Sadece yaşı büyüyenlerin gözlerine baktınız mı hiç? Ne kadar yorgun, bıkmış, gitmeye hazır! Ölümü de böyle çağırıyoruz sanırım. İçimize ekilmiş lotus çiçeği, tarihlerin gölgesinde büyüyemiyor. Zaman ve mekan olmaksızın sevgi istiyor o, fark edilmek istiyor! İlle de göremezsen, yüzündeki kırışıklıklar, yüreğindeki sıkışmalar bahanen oluyor…

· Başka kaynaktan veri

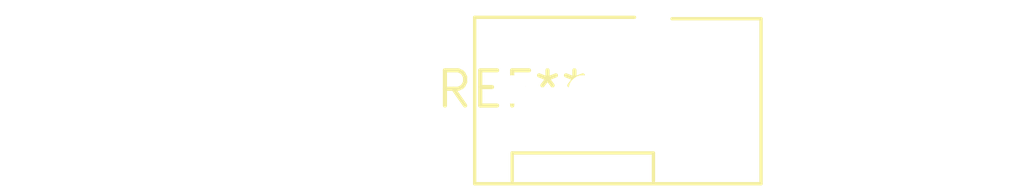
<source format=kicad_pcb>
(kicad_pcb (version 20240108) (generator pcbnew)

  (general
    (thickness 1.6)
  )

  (paper "A4")
  (layers
    (0 "F.Cu" signal)
    (31 "B.Cu" signal)
    (32 "B.Adhes" user "B.Adhesive")
    (33 "F.Adhes" user "F.Adhesive")
    (34 "B.Paste" user)
    (35 "F.Paste" user)
    (36 "B.SilkS" user "B.Silkscreen")
    (37 "F.SilkS" user "F.Silkscreen")
    (38 "B.Mask" user)
    (39 "F.Mask" user)
    (40 "Dwgs.User" user "User.Drawings")
    (41 "Cmts.User" user "User.Comments")
    (42 "Eco1.User" user "User.Eco1")
    (43 "Eco2.User" user "User.Eco2")
    (44 "Edge.Cuts" user)
    (45 "Margin" user)
    (46 "B.CrtYd" user "B.Courtyard")
    (47 "F.CrtYd" user "F.Courtyard")
    (48 "B.Fab" user)
    (49 "F.Fab" user)
    (50 "User.1" user)
    (51 "User.2" user)
    (52 "User.3" user)
    (53 "User.4" user)
    (54 "User.5" user)
    (55 "User.6" user)
    (56 "User.7" user)
    (57 "User.8" user)
    (58 "User.9" user)
  )

  (setup
    (pad_to_mask_clearance 0)
    (pcbplotparams
      (layerselection 0x00010fc_ffffffff)
      (plot_on_all_layers_selection 0x0000000_00000000)
      (disableapertmacros false)
      (usegerberextensions false)
      (usegerberattributes false)
      (usegerberadvancedattributes false)
      (creategerberjobfile false)
      (dashed_line_dash_ratio 12.000000)
      (dashed_line_gap_ratio 3.000000)
      (svgprecision 4)
      (plotframeref false)
      (viasonmask false)
      (mode 1)
      (useauxorigin false)
      (hpglpennumber 1)
      (hpglpenspeed 20)
      (hpglpendiameter 15.000000)
      (dxfpolygonmode false)
      (dxfimperialunits false)
      (dxfusepcbnewfont false)
      (psnegative false)
      (psa4output false)
      (plotreference false)
      (plotvalue false)
      (plotinvisibletext false)
      (sketchpadsonfab false)
      (subtractmaskfromsilk false)
      (outputformat 1)
      (mirror false)
      (drillshape 1)
      (scaleselection 1)
      (outputdirectory "")
    )
  )

  (net 0 "")

  (footprint "FanPinHeader_1x04_P2.54mm_Vertical" (layer "F.Cu") (at 0 0))

)

</source>
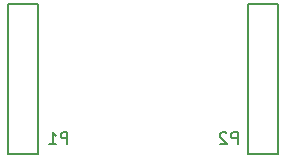
<source format=gbr>
G04 #@! TF.GenerationSoftware,KiCad,Pcbnew,no-vcs-found-3ad3869~61~ubuntu16.04.1*
G04 #@! TF.CreationDate,2018-02-09T16:07:16+01:00*
G04 #@! TF.ProjectId,Lidar,4C696461722E6B696361645F70636200,rev?*
G04 #@! TF.SameCoordinates,Original*
G04 #@! TF.FileFunction,Legend,Bot*
G04 #@! TF.FilePolarity,Positive*
%FSLAX46Y46*%
G04 Gerber Fmt 4.6, Leading zero omitted, Abs format (unit mm)*
G04 Created by KiCad (PCBNEW no-vcs-found-3ad3869~61~ubuntu16.04.1) date Fri Feb  9 16:07:16 2018*
%MOMM*%
%LPD*%
G01*
G04 APERTURE LIST*
%ADD10C,0.150000*%
G04 APERTURE END LIST*
D10*
X102540000Y-96190000D02*
X102540000Y-83490000D01*
X102540000Y-83490000D02*
X105080000Y-83490000D01*
X105080000Y-83490000D02*
X105080000Y-96190000D01*
X105080000Y-96190000D02*
X102540000Y-96190000D01*
X84760000Y-83490000D02*
X84760000Y-96190000D01*
X84760000Y-96190000D02*
X82220000Y-96190000D01*
X82220000Y-96190000D02*
X82220000Y-83490000D01*
X82220000Y-83490000D02*
X84760000Y-83490000D01*
X101677895Y-95296180D02*
X101677895Y-94296180D01*
X101296942Y-94296180D01*
X101201704Y-94343800D01*
X101154085Y-94391419D01*
X101106466Y-94486657D01*
X101106466Y-94629514D01*
X101154085Y-94724752D01*
X101201704Y-94772371D01*
X101296942Y-94819990D01*
X101677895Y-94819990D01*
X100725514Y-94391419D02*
X100677895Y-94343800D01*
X100582657Y-94296180D01*
X100344561Y-94296180D01*
X100249323Y-94343800D01*
X100201704Y-94391419D01*
X100154085Y-94486657D01*
X100154085Y-94581895D01*
X100201704Y-94724752D01*
X100773133Y-95296180D01*
X100154085Y-95296180D01*
X87276095Y-95321580D02*
X87276095Y-94321580D01*
X86895142Y-94321580D01*
X86799904Y-94369200D01*
X86752285Y-94416819D01*
X86704666Y-94512057D01*
X86704666Y-94654914D01*
X86752285Y-94750152D01*
X86799904Y-94797771D01*
X86895142Y-94845390D01*
X87276095Y-94845390D01*
X85752285Y-95321580D02*
X86323714Y-95321580D01*
X86038000Y-95321580D02*
X86038000Y-94321580D01*
X86133238Y-94464438D01*
X86228476Y-94559676D01*
X86323714Y-94607295D01*
M02*

</source>
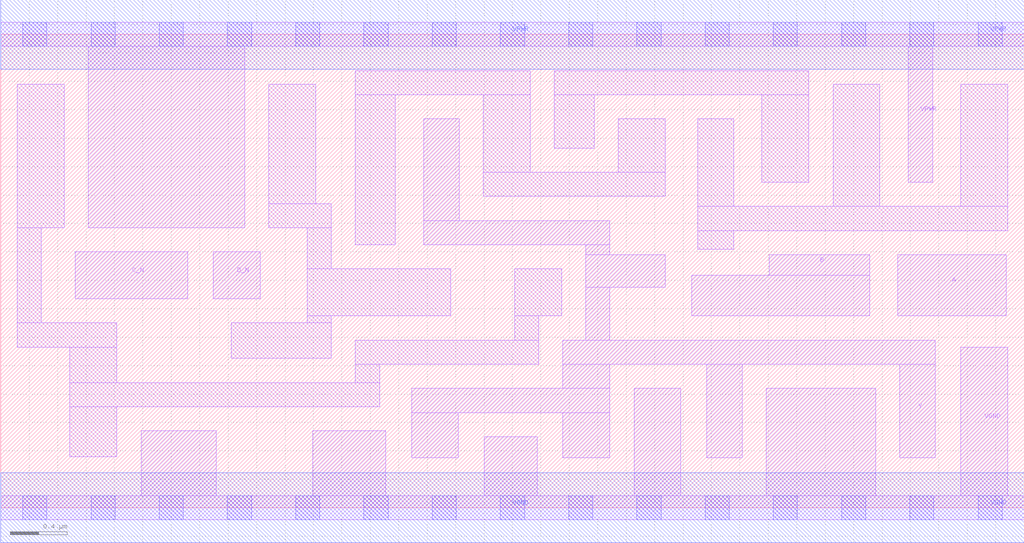
<source format=lef>
# Copyright 2020 The SkyWater PDK Authors
#
# Licensed under the Apache License, Version 2.0 (the "License");
# you may not use this file except in compliance with the License.
# You may obtain a copy of the License at
#
#     https://www.apache.org/licenses/LICENSE-2.0
#
# Unless required by applicable law or agreed to in writing, software
# distributed under the License is distributed on an "AS IS" BASIS,
# WITHOUT WARRANTIES OR CONDITIONS OF ANY KIND, either express or implied.
# See the License for the specific language governing permissions and
# limitations under the License.
#
# SPDX-License-Identifier: Apache-2.0

VERSION 5.7 ;
  NAMESCASESENSITIVE ON ;
  NOWIREEXTENSIONATPIN ON ;
  DIVIDERCHAR "/" ;
  BUSBITCHARS "[]" ;
UNITS
  DATABASE MICRONS 200 ;
END UNITS
MACRO sky130_fd_sc_ms__nor4bb_2
  CLASS CORE ;
  SOURCE USER ;
  FOREIGN sky130_fd_sc_ms__nor4bb_2 ;
  ORIGIN  0.000000  0.000000 ;
  SIZE  7.200000 BY  3.330000 ;
  SYMMETRY X Y ;
  SITE unit ;
  PIN A
    ANTENNAGATEAREA  0.625200 ;
    DIRECTION INPUT ;
    USE SIGNAL ;
    PORT
      LAYER li1 ;
        RECT 6.310000 1.350000 7.075000 1.780000 ;
    END
  END A
  PIN B
    ANTENNAGATEAREA  0.625200 ;
    DIRECTION INPUT ;
    USE SIGNAL ;
    PORT
      LAYER li1 ;
        RECT 4.860000 1.350000 6.115000 1.635000 ;
        RECT 5.405000 1.635000 6.115000 1.780000 ;
    END
  END B
  PIN C_N
    ANTENNAGATEAREA  0.276000 ;
    DIRECTION INPUT ;
    USE SIGNAL ;
    PORT
      LAYER li1 ;
        RECT 0.525000 1.470000 1.315000 1.800000 ;
    END
  END C_N
  PIN D_N
    ANTENNAGATEAREA  0.276000 ;
    DIRECTION INPUT ;
    USE SIGNAL ;
    PORT
      LAYER li1 ;
        RECT 1.495000 1.470000 1.825000 1.800000 ;
    END
  END D_N
  PIN Y
    ANTENNADIFFAREA  1.164500 ;
    DIRECTION OUTPUT ;
    USE SIGNAL ;
    PORT
      LAYER li1 ;
        RECT 2.890000 0.350000 3.220000 0.670000 ;
        RECT 2.890000 0.670000 4.285000 0.840000 ;
        RECT 2.975000 1.850000 4.285000 2.020000 ;
        RECT 2.975000 2.020000 3.225000 2.735000 ;
        RECT 3.955000 0.350000 4.285000 0.670000 ;
        RECT 3.955000 0.840000 4.285000 1.010000 ;
        RECT 3.955000 1.010000 6.575000 1.180000 ;
        RECT 4.115000 1.180000 4.285000 1.550000 ;
        RECT 4.115000 1.550000 4.675000 1.780000 ;
        RECT 4.115000 1.780000 4.285000 1.850000 ;
        RECT 4.965000 0.350000 5.215000 1.010000 ;
        RECT 6.325000 0.350000 6.575000 1.010000 ;
    END
  END Y
  PIN VGND
    DIRECTION INOUT ;
    USE GROUND ;
    PORT
      LAYER li1 ;
        RECT 0.000000 -0.085000 7.200000 0.085000 ;
        RECT 0.990000  0.085000 1.515000 0.540000 ;
        RECT 2.195000  0.085000 2.710000 0.540000 ;
        RECT 3.400000  0.085000 3.775000 0.500000 ;
        RECT 4.455000  0.085000 4.785000 0.840000 ;
        RECT 5.385000  0.085000 6.155000 0.840000 ;
        RECT 6.755000  0.085000 7.085000 1.130000 ;
      LAYER mcon ;
        RECT 0.155000 -0.085000 0.325000 0.085000 ;
        RECT 0.635000 -0.085000 0.805000 0.085000 ;
        RECT 1.115000 -0.085000 1.285000 0.085000 ;
        RECT 1.595000 -0.085000 1.765000 0.085000 ;
        RECT 2.075000 -0.085000 2.245000 0.085000 ;
        RECT 2.555000 -0.085000 2.725000 0.085000 ;
        RECT 3.035000 -0.085000 3.205000 0.085000 ;
        RECT 3.515000 -0.085000 3.685000 0.085000 ;
        RECT 3.995000 -0.085000 4.165000 0.085000 ;
        RECT 4.475000 -0.085000 4.645000 0.085000 ;
        RECT 4.955000 -0.085000 5.125000 0.085000 ;
        RECT 5.435000 -0.085000 5.605000 0.085000 ;
        RECT 5.915000 -0.085000 6.085000 0.085000 ;
        RECT 6.395000 -0.085000 6.565000 0.085000 ;
        RECT 6.875000 -0.085000 7.045000 0.085000 ;
      LAYER met1 ;
        RECT 0.000000 -0.245000 7.200000 0.245000 ;
    END
  END VGND
  PIN VPWR
    DIRECTION INOUT ;
    USE POWER ;
    PORT
      LAYER li1 ;
        RECT 0.000000 3.245000 7.200000 3.415000 ;
        RECT 0.615000 1.970000 1.715000 3.245000 ;
        RECT 6.385000 2.290000 6.555000 3.245000 ;
      LAYER mcon ;
        RECT 0.155000 3.245000 0.325000 3.415000 ;
        RECT 0.635000 3.245000 0.805000 3.415000 ;
        RECT 1.115000 3.245000 1.285000 3.415000 ;
        RECT 1.595000 3.245000 1.765000 3.415000 ;
        RECT 2.075000 3.245000 2.245000 3.415000 ;
        RECT 2.555000 3.245000 2.725000 3.415000 ;
        RECT 3.035000 3.245000 3.205000 3.415000 ;
        RECT 3.515000 3.245000 3.685000 3.415000 ;
        RECT 3.995000 3.245000 4.165000 3.415000 ;
        RECT 4.475000 3.245000 4.645000 3.415000 ;
        RECT 4.955000 3.245000 5.125000 3.415000 ;
        RECT 5.435000 3.245000 5.605000 3.415000 ;
        RECT 5.915000 3.245000 6.085000 3.415000 ;
        RECT 6.395000 3.245000 6.565000 3.415000 ;
        RECT 6.875000 3.245000 7.045000 3.415000 ;
      LAYER met1 ;
        RECT 0.000000 3.085000 7.200000 3.575000 ;
    END
  END VPWR
  OBS
    LAYER li1 ;
      RECT 0.115000 1.130000 0.815000 1.300000 ;
      RECT 0.115000 1.300000 0.285000 1.970000 ;
      RECT 0.115000 1.970000 0.445000 2.980000 ;
      RECT 0.485000 0.360000 0.815000 0.710000 ;
      RECT 0.485000 0.710000 2.665000 0.880000 ;
      RECT 0.485000 0.880000 0.815000 1.130000 ;
      RECT 1.620000 1.050000 2.325000 1.300000 ;
      RECT 1.885000 1.970000 2.325000 2.140000 ;
      RECT 1.885000 2.140000 2.215000 2.980000 ;
      RECT 2.155000 1.300000 2.325000 1.350000 ;
      RECT 2.155000 1.350000 3.165000 1.680000 ;
      RECT 2.155000 1.680000 2.325000 1.970000 ;
      RECT 2.495000 0.880000 2.665000 1.010000 ;
      RECT 2.495000 1.010000 3.785000 1.180000 ;
      RECT 2.495000 1.850000 2.775000 2.905000 ;
      RECT 2.495000 2.905000 3.725000 3.075000 ;
      RECT 3.395000 2.190000 4.675000 2.360000 ;
      RECT 3.395000 2.360000 3.725000 2.905000 ;
      RECT 3.615000 1.180000 3.785000 1.350000 ;
      RECT 3.615000 1.350000 3.945000 1.680000 ;
      RECT 3.895000 2.530000 4.175000 2.905000 ;
      RECT 3.895000 2.905000 5.685000 3.075000 ;
      RECT 4.345000 2.360000 4.675000 2.735000 ;
      RECT 4.905000 1.820000 5.155000 1.950000 ;
      RECT 4.905000 1.950000 7.085000 2.120000 ;
      RECT 4.905000 2.120000 5.155000 2.735000 ;
      RECT 5.355000 2.290000 5.685000 2.905000 ;
      RECT 5.855000 2.120000 6.185000 2.980000 ;
      RECT 6.755000 2.120000 7.085000 2.980000 ;
  END
END sky130_fd_sc_ms__nor4bb_2

</source>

Büyümek, gerçekte büyümek, umut ekiyor insana; sevgiyi hatırlıyoruz, özgürlüğü hiç bilmiyoruz, çünkü özgürlüğün kendisiyiz, zaten.
Yaşamak ama büyümemek; çelişki gibi görünüyor ama bedellerini ödemeyi göze alırsanız, mümkün olabiliyor.